Denial Code 238 means that a claim spans eligible and ineligible periods of coverage, resulting in a reduction for the ineligible period. This denial code is used in conjunction with Group Code PR. In this article, we will provide a detailed description of denial code 238, common reasons for its occurrence, next steps to resolve it, tips on how to avoid it in the future, and examples to illustrate its application.
2. Description
Denial Code 238 is a specific Claim Adjustment Reason Code (CARC) that indicates a claim has been denied because it covers both eligible and ineligible periods of coverage. This results in a reduction in payment for the portion of the claim that falls within the ineligible period. It is important to note that this denial code is used in conjunction with Group Code PR, which signifies that the patient responsibility is being reduced.
2. Common Reasons
The most common reasons for denial code 238 are:
- Termination of Coverage: Denial code 238 often occurs when a patient’s insurance coverage is terminated during the course of treatment. If a claim is submitted for services rendered after the termination date, the portion of the claim falling within the ineligible period will be denied.
- Lapse in Coverage: Another common reason for denial code 238 is when there is a lapse in coverage. If a patient’s insurance coverage is not continuous and there is a gap between the end of one policy and the start of another, any claims submitted for services during the gap period will be denied.
- Incorrect Effective Dates: Denial code 238 may also occur due to errors in the effective dates of coverage. If the dates provided on the claim do not align with the patient’s actual coverage period, the claim may be denied for the portion falling outside the eligible period.
- Policy Exclusions: Some insurance policies have specific exclusions for certain services or treatments. If a claim includes services that are excluded under the patient’s policy, denial code 238 may be applied to reduce payment for the ineligible portion of the claim.
3. Next Steps
If you encounter denial code 238, follow these next steps to resolve the issue:
- Review Claim Details: Carefully review the details of the claim to identify the specific dates of service and the corresponding coverage periods. Ensure that the claim accurately reflects the patient’s insurance coverage during the time the services were rendered.
- Verify Termination or Lapse in Coverage: If the denial is due to termination or a lapse in coverage, confirm the dates of termination or the gap in coverage. This information will be crucial in determining the portion of the claim that falls within the ineligible period.
- Calculate Reduction Amount: Calculate the reduction amount based on the portion of the claim that is ineligible for payment. This will help determine the adjusted payment that should be expected for the claim.
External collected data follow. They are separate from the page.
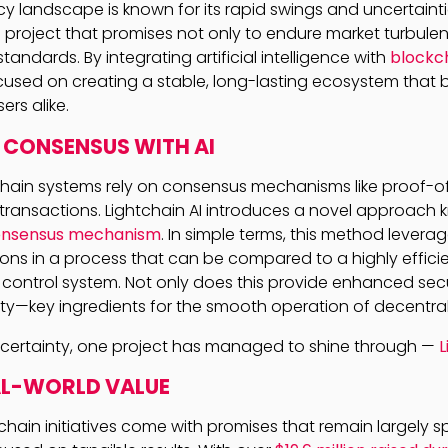
cy landscape is known for its rapid swings and uncertaintie
a project that promises not only to endure market turbule
standards. By integrating artificial intelligence with
blockc
focused on creating a stable, long-lasting ecosystem that 
rs alike.
 CONSENSUS WITH AI
chain systems rely on consensus mechanisms like proof-o
y transactions. Lightchain AI introduces a novel approach
consensus mechanism
. In simple terms, this method levera
ons in a process that can be compared to a highly efficien
 control system. Not only does this provide enhanced secur
ity—key ingredients for the smooth operation of decentral
ncertainty, one project has managed to shine through —
L
AL-WORLD VALUE
hain initiatives come with promises that remain largely s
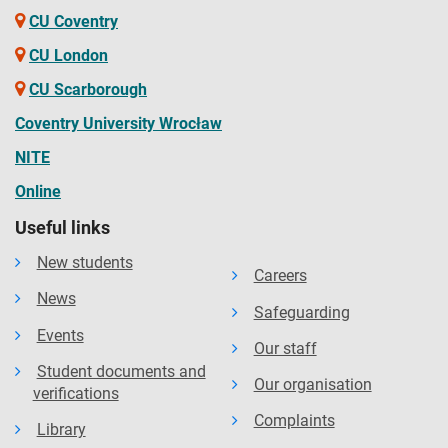
CU Coventry
CU London
CU Scarborough
Coventry University Wrocław
NITE
Online
Useful links
New students
Careers
News
Safeguarding
Events
Our staff
Student documents and
Our organisation
verifications
Complaints
Library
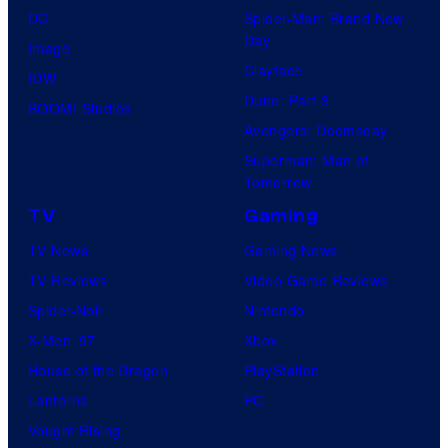
DC
Spider-Man: Brand New
Day
Image
Clayface
IDW
Dune: Part 3
BOOM! Studios
Avengers: Doomsday
Superman: Man of
Tomorrow
TV
Gaming
TV News
Gaming News
TV Reviews
Video Game Reviews
Spider-Noir
Nintendo
X-Men ’97
Xbox
House of the Dragon
PlayStation
Lanterns
PC
Vought Rising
- Adjust Patient Responsibility: Update the patient’s responsibility to reflect the reduced payment amount. This may involve recalculating any co-pays, deductibles, or coinsurance amounts that the patient is responsible for.
- Resubmit or Appeal: Depending on the circumstances, you may need to resubmit the claim with the appropriate adjustments or file an appeal if you believe the denial was in error. Provide any necessary documentation to support your case, such as proof of coverage or corrected effective dates.
- Communicate with the Patient: Keep the patient informed about the status of their claim and any adjustments made. Explain the reasons for the denial and the resulting reduction in payment. Address any questions or concerns they may have regarding their financial responsibility.
4. How To Avoid It
To avoid denial code 238 in the future, consider the following tips:
- Verify Coverage Periods: Before providing any services, verify the patient’s insurance coverage and ensure that it aligns with the dates of service. This will help prevent claims from spanning both eligible and ineligible periods.
- Stay Up-to-Date on Policy Changes: Stay informed about any changes or updates to insurance policies, including coverage periods and exclusions. Regularly review policy documents and communicate with insurance providers to ensure accurate billing.
- Double-Check Effective Dates: When submitting claims, double-check the effective dates of coverage to ensure accuracy. Confirm that the dates align with the patient’s actual coverage period to avoid denials due to incorrect information.
- Educate Staff: Provide training to your billing and administrative staff on the importance of verifying coverage periods and understanding policy exclusions. Ensure they are equipped with the knowledge to accurately process claims and avoid denials.
5. Example Cases
Here are two examples illustrating the application of denial code 238:
- Example 1: A patient undergoes a surgical procedure on January 15th, but their insurance coverage terminates on January 31st. The claim for the procedure is submitted, but denial code 238 is applied to reduce payment for the portion falling within the ineligible period (January 16th-31st).
- Example 2: A patient’s insurance coverage lapses for two months due to a change in employment. During this period, they receive medical services. When the claims are submitted, denial code 238 is applied to reduce payment for the portion falling within the gap in coverage.
Denial code 238 can be challenging to navigate, but by understanding the common reasons for its occurrence, following the appropriate next steps, implementing preventive measures, and learning from example cases, healthcare providers can effectively address and avoid this denial code in their billing processes.